Source document =>
Just a bridge…
Nothing special draws attention to the narrow cobblestone Latin Bridge spanning the Miljacka River flowing through Sarajevo. Local Bosnian pedestrians bustle routinely across its four arches to and from the town centre. Trams rattle along the riverside, stopping at the bridge to exchange passengers. Other wider bridges up- and down-stream seem to be much more important, carrying cars and trucks across the river.
Only a broken-off sign reading “May peace…” at the city end of this bridge gives any clue to the world-shattering event that occurred here. For on 28 June 1914, a young Serbian nationalist waited in the shadows of the building across from the tramstop. As the royal carriage crossed the bridge, he seized his chance to assassinate the Austrian Archduke, Franz Ferdinand. By the summer’s end, this shot ‘heard around the world’ had escalated into the First World War, embroiling Europe’s major powers in hellish trench warfare.
The consequences were hugely tragic. Over 65 million troops were mobilized on the western, eastern and Balkan fronts. Some came from as far as Australia and New Zealand, and eventually America, to fight at the Somme, in Flanders and at Gallipolli. Nine million were killed; over 20 million wounded. War weariness on the eastern front catalysed the 1917 Bolshevik revolution in Russia. Seven ensuing decades of communism caused millions more deaths. Post-war debt and disillusionment led to the Great Depression and eventually to the rise of Hitler and Mussolini, and the outbreak of World War Two, followed by the Cold War…
And the whole bloody trail began right there by the tramstop!
Last week I stood on this same corner watching the ebb and flow of locals seemingly oblivious to the role this bridge had played in ushering in history’s most violent century. (Living with the scars of more recent violence was more likely to be on their minds. Just upstream, the boarded-up windows of the arabesque National Library bore silent testimony to the senseless bombardment of the Serbian heavy artillery that beseiged this city for three years. Downstream, I could see the fire- gutted silhouette of the former parliament building. In between was Sniper’s Alley where Sarajevo’s residents had run the daily gauntlet en route to work.)

Exercise task 1 =>
Condense the paragraph of the Latin Bridge text that begins "The consequences were hugely tragic" into a bulleted list that keeps its main facts.
Exercise task 2 =>
In one to three sentences, explain why, according to the Latin Bridge text, the locals crossing the bridge seemed oblivious to its role in history.
Base your work on the Latin Bridge text alone, without outside knowledge.

Records excerpted from a collection
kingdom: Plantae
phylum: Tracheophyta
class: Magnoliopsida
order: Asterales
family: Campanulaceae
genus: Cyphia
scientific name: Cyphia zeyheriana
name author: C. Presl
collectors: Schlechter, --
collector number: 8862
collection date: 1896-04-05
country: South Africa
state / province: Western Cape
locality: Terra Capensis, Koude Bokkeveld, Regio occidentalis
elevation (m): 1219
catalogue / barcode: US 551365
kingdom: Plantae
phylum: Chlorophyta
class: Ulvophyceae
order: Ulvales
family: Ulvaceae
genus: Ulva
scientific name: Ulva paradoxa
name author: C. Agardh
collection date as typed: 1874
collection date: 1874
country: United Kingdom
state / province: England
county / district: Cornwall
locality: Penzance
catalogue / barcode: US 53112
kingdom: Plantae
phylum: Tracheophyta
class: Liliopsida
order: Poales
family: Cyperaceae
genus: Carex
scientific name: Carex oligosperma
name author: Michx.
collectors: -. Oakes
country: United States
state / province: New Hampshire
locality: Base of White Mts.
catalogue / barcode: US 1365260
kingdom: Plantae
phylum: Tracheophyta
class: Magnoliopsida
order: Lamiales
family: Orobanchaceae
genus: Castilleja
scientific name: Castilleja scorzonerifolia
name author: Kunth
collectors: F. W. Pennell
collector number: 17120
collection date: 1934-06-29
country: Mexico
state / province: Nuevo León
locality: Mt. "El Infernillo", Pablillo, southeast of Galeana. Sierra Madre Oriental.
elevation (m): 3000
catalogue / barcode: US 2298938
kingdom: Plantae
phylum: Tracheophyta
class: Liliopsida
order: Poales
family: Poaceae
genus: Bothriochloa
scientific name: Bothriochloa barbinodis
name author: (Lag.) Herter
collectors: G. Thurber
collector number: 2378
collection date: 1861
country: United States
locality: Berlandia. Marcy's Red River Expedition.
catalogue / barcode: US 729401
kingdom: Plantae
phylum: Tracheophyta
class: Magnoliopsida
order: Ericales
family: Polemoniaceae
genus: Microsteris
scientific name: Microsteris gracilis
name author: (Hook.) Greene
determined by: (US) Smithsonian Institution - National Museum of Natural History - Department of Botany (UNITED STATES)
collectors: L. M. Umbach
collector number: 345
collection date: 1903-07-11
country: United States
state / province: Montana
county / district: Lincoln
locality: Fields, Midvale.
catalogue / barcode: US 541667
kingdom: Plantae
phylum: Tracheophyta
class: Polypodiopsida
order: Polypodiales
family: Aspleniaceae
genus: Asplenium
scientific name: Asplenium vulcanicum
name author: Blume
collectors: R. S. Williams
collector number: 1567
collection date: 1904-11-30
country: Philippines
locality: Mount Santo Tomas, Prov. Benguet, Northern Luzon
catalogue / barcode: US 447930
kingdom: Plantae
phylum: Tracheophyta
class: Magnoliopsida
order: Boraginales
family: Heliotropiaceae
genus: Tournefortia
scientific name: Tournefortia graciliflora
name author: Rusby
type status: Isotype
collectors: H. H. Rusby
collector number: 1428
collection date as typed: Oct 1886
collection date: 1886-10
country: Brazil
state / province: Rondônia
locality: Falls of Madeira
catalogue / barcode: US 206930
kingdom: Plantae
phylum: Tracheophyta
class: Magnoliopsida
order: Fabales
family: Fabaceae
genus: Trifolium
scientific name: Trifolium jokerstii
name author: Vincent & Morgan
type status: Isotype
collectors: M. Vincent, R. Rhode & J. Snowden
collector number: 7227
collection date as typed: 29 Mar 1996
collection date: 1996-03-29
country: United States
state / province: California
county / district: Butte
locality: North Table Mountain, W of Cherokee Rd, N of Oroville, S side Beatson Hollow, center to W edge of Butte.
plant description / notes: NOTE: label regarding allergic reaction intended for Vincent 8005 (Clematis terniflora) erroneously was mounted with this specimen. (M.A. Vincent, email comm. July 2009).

Worked solution 1 =>
- Over 65 million troops were mobilized on the western, eastern and Balkan fronts.
- Some came from Australia, New Zealand and eventually America to fight at the Somme, in Flanders and at Gallipolli.
- Nine million were killed and over 20 million wounded.
- War weariness on the eastern front catalyzed the 1917 Bolshevik revolution in Russia.
- Seven decades of communism that followed caused millions more deaths.
- Post-war debt and disillusionment led to the Great Depression, the rise of Hitler and Mussolini, World War Two and then the Cold War.

Worked solution 2 =>
The scars of more recent violence were more likely to be on their minds. Nearby stood the boarded-up National Library, damaged during the three-year Serbian artillery siege, and the fire-gutted former parliament building. Between them was Sniper's Alley, where residents had run the daily gauntlet on their way to work.